_DESCRIPTION OF THE TASK_:
Each line below that includes the word "énekesnő" is to be reported.

_DATASET_:

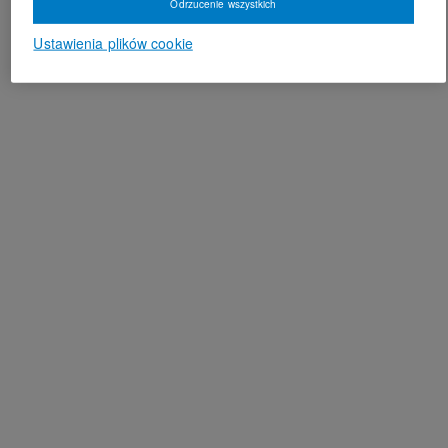
Odrzucenie wszystkich
Ustawienia plików cookie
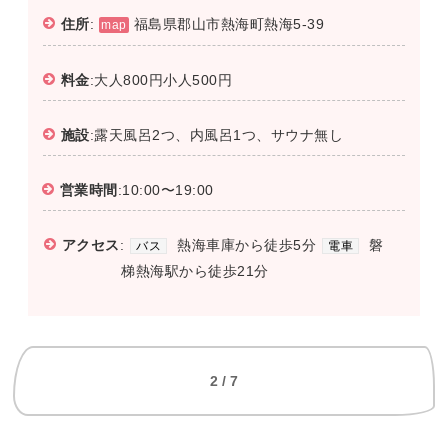
住所
:
福島県郡山市熱海町熱海5-39
map
料金
:大人800円小人500円
施設
:露天風呂2つ、内風呂1つ、サウナ無し
営業時間
:10:00〜19:00
アクセス
:
熱海車庫から徒歩5分
磐
バス
電車
梯熱海駅から徒歩21分
2 / 7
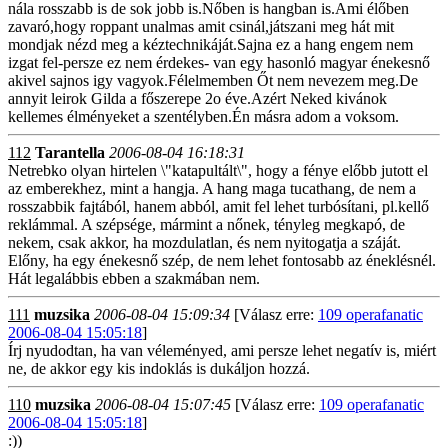
nála rosszabb is de sok jobb is.Nőben is hangban is.Ami élőben
zavaró,hogy roppant unalmas amit csinál,játszani meg hát mit
mondjak nézd meg a kéztechnikáját.Sajna ez a hang engem nem
izgat fel-persze ez nem érdekes- van egy hasonló magyar énekesnő
akivel sajnos igy vagyok.Félelmemben Őt nem nevezem meg.De
annyit leirok Gilda a főszerepe 2o éve.Azért Neked kivánok
kellemes élményeket a szentélyben.Én másra adom a voksom.
112
Tarantella
2006-08-04 16:18:31
Netrebko olyan hirtelen \"katapultált\", hogy a fénye előbb jutott el
az emberekhez, mint a hangja. A hang maga tucathang, de nem a
rosszabbik fajtából, hanem abból, amit fel lehet turbósítani, pl.kellő
reklámmal. A szépsége, mármint a nőnek, tényleg megkapó, de
nekem, csak akkor, ha mozdulatlan, és nem nyitogatja a száját.
Előny, ha egy énekesnő szép, de nem lehet fontosabb az éneklésnél.
Hát legalábbis ebben a szakmában nem.
111
muzsika
2006-08-04 15:09:34
[Válasz erre:
109 operafanatic
2006-08-04 15:05:18
]
Írj nyudodtan, ha van véleményed, ami persze lehet negatív is, miért
ne, de akkor egy kis indoklás is dukáljon hozzá.
110
muzsika
2006-08-04 15:07:45
[Válasz erre:
109 operafanatic
2006-08-04 15:05:18
]
:))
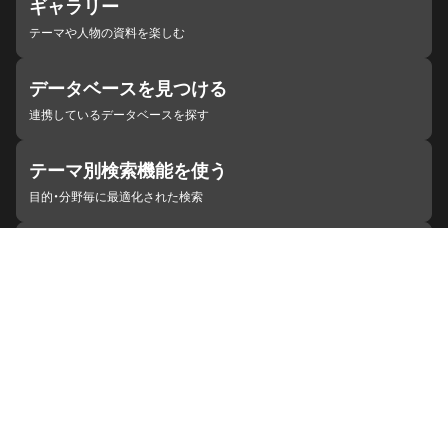
ギャラリー
テーマや人物の資料を楽しむ
データベースを見つける
連携しているデータベースを探す
テーマ別検索機能を使う
目的・分野毎に最適化された検索
施設・機関を見つける
ジャパンサーチと連携している組織
ジャパンサーチの概要
ヘルプ
お知らせ
サイトポリシー
お問い合わせ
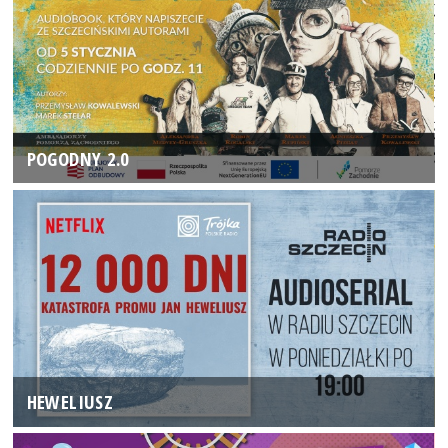
POGODNY 2.0
HEWELIUSZ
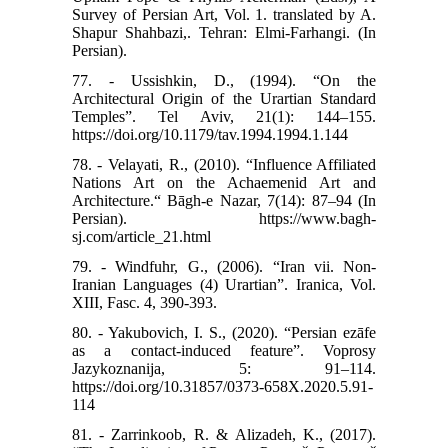
Survey of Persian Art, Vol. 1. translated by A.
Shapur Shahbazi,. Tehran: Elmi-Farhangi. (In
Persian).
77. - Ussishkin, D., (1994). “On the
Architectural Origin of the Urartian Standard
Temples”. Tel Aviv, 21(1): 144–155.
https://doi.org/10.1179/tav.1994.1994.1.144
78. - Velayati, R., (2010). “Influence Affiliated
Nations Art on the Achaemenid Art and
Architecture.“ Bāgh‑e Nazar, 7(14): 87–94 (In
Persian). https://www.bagh-
sj.com/article_21.html
79. - Windfuhr, G., (2006). “Iran vii. Non-
Iranian Languages (4) Urartian”. Iranica, Vol.
XIII, Fasc. 4, 390-393.
80. - Yakubovich, I. S., (2020). “Persian ezāfe
as a contact-induced feature”. Voprosy
Jazykoznanija, 5: 91–114.
https://doi.org/10.31857/0373-658X.2020.5.91-
114
81. - Zarrinkoob, R. & Alizadeh, K., (2017).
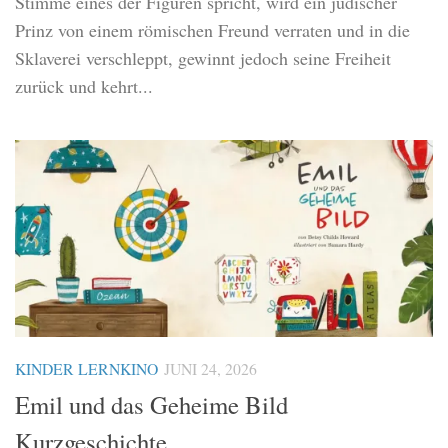
Stimme eines der Figuren spricht, wird ein jüdischer
Prinz von einem römischen Freund verraten und in die
Sklaverei verschleppt, gewinnt jedoch seine Freiheit
zurück und kehrt...
KINDER LERNKINO
JUNI 24, 2026
Emil und das Geheime Bild
Kurzgeschichte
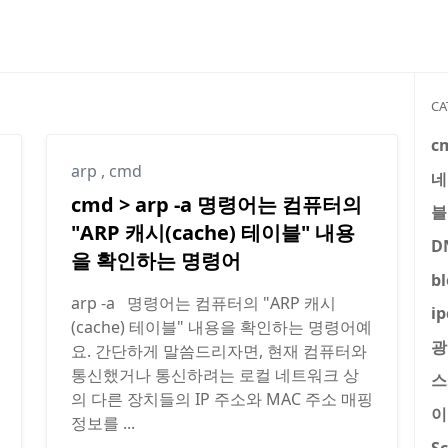
CA
c
arp
,
cmd
네
cmd > arp -a 명령어는 컴퓨터의
블
"ARP 캐시(cache) 테이블" 내용
D
을 확인하는 명령어
b
arp -a 명령어는 컴퓨터의 "ARP 캐시
ip
(cache) 테이블" 내용을 확인하는 명령어예
광
요. 간단하게 말씀드리자면, 현재 컴퓨터와
통신했거나 통신하려는 로컬 네트워크 상
스
의 다른 장치들의 IP 주소와 MAC 주소 매핑
이
정보를 ...
S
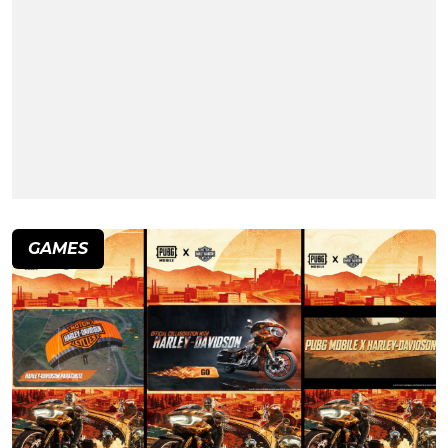
GAMES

_ANSWER SPACE_:
izgat fel-persze ez nem érdekes- van egy hasonló magyar énekesnő
Előny, ha egy énekesnő szép, de nem lehet fontosabb az éneklésnél.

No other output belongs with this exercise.